Acquia recognized that they needed the flexibility of cloud-native architecture to effectively deliver their platform’s services to customers. They began migrating to Amazon EKS, but they found their environment wasn’t stable enough due to workload churn.
Their control planes were “kind of just falling down all the time because of the amount of churn we had in those environments, and part of that churn was that we were scaling on the wrong metrics,” Ed said.
Without those insights into the applications running on EKS and their performance, they decided to pause their EKS migration to go through a stabilization exercise. “This is where StormForge came in to give us those insights, and to make those adjustments for us,” Ed said.
“EKS and Kubernetes is a very complicated beast. EKS is only part of the equation,” Ed said. “The other part of the equation is the nodes and the workloads that are running on them, and having the insights to make the right adjustments in any given time. “You have to know what levers you can pull, and then pull the right levers at the right time,” Brennan said “Optimize Live gave us that capability to create that application profile and adjust it over time as the use of that application changes.”

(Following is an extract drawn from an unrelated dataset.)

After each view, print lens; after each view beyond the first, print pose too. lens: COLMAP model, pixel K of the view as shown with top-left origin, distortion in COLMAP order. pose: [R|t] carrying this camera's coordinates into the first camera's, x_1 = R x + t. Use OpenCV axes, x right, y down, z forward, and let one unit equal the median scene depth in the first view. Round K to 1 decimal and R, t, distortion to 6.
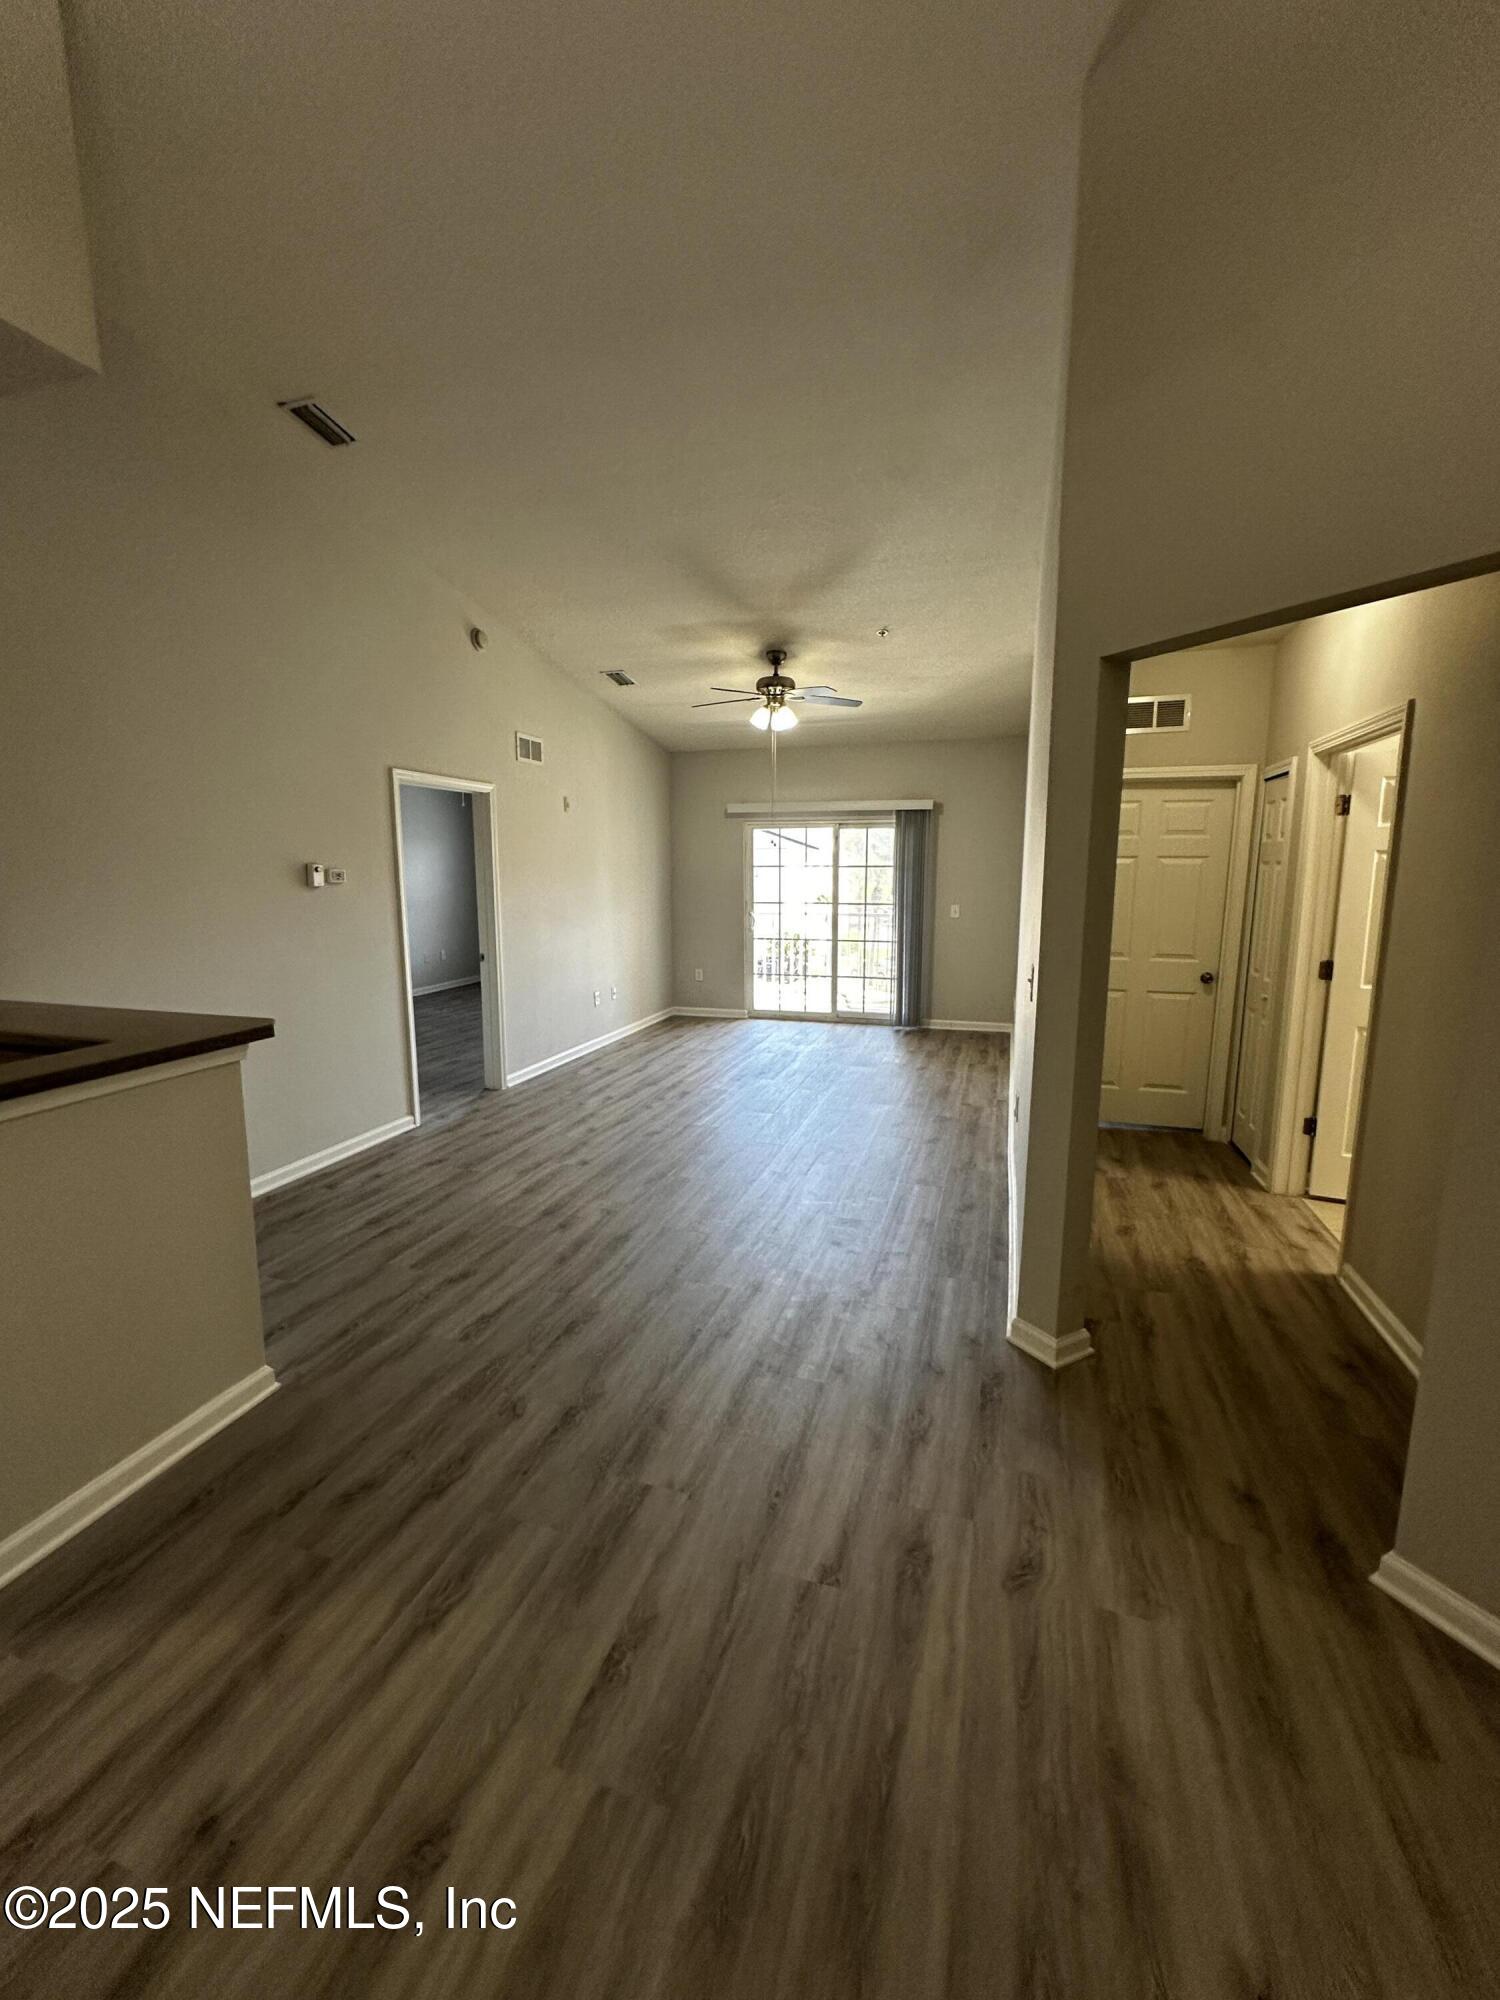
lens RADIAL K [[822.4, 0, 745.2], [0, 822.4, 996.2], [0, 0, 1]] dist [-0.000545, 0.000380]
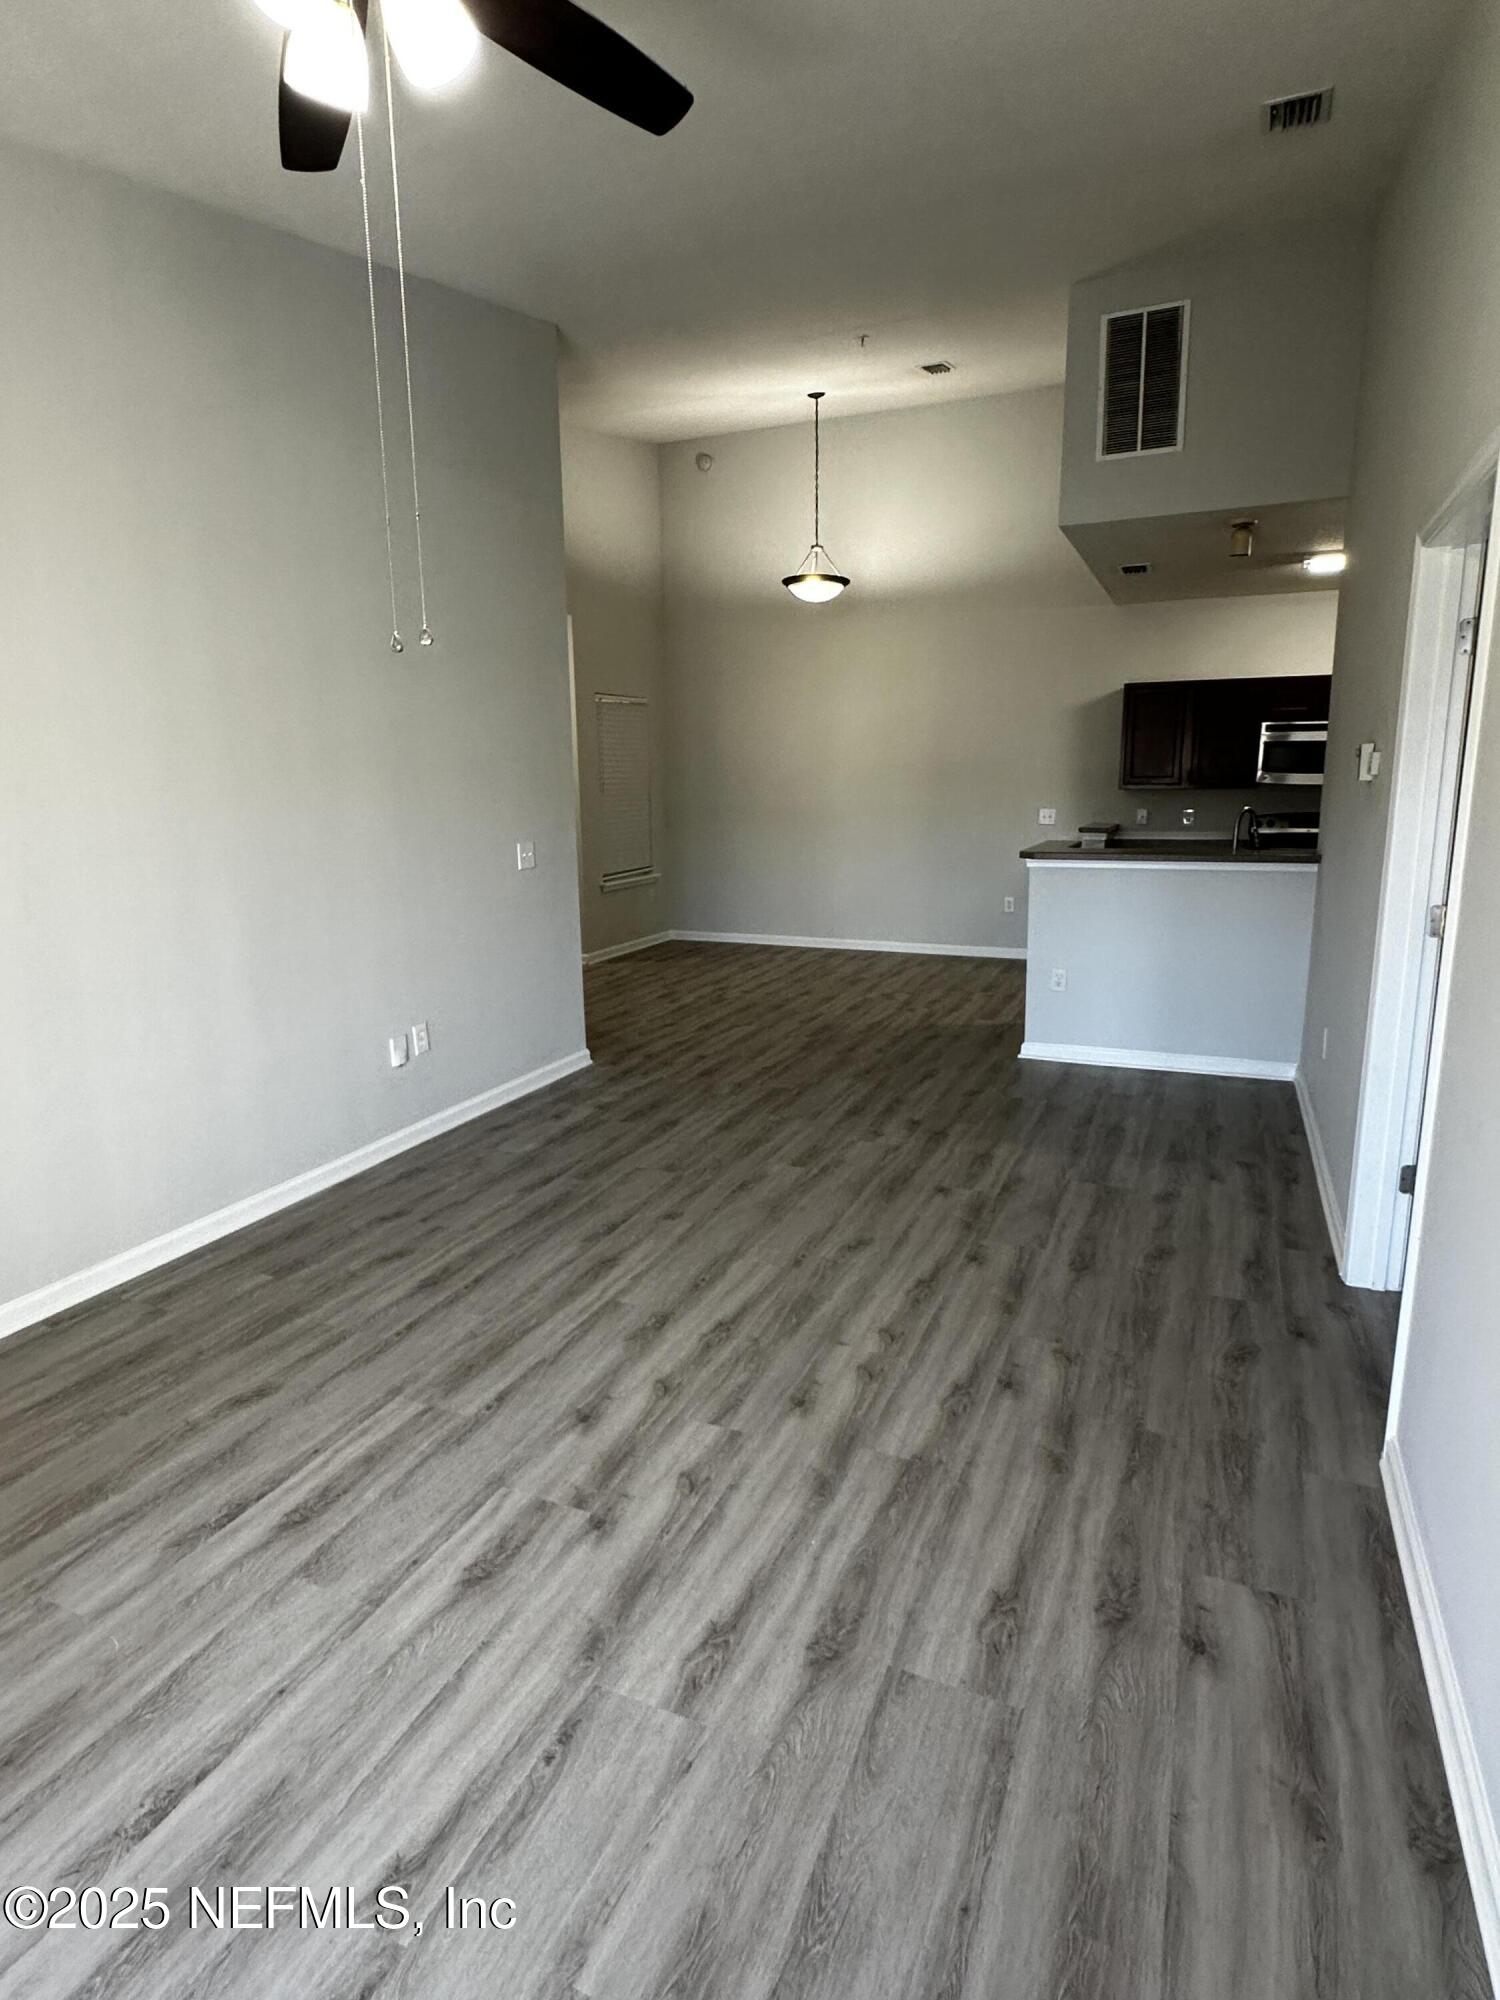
lens RADIAL K [[1073.5, 0, 738.0], [0, 1073.5, 993.1], [0, 0, 1]] dist [-0.003540, 0.000029]
pose [[-0.993728, -0.006698, 0.111620, -0.097539], [0.032348, 0.938305, 0.344292, -0.208041], [-0.107040, 0.345744, -0.932204, 1.399082]]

With these insights from Optimize Live, Acquia swiftly completed their EKS migration in about 6 months. “It could have taken us a year and a half, if we didn’t have the right tools system around us to make that happen.”
While Acquia was going to adopt EKS for a variety of reasons, the ability to automate EKS capacity planning using Optimize Live made it that much more attractive.
According to Wil, “Optimize Live increases the benefits of moving to EKS.”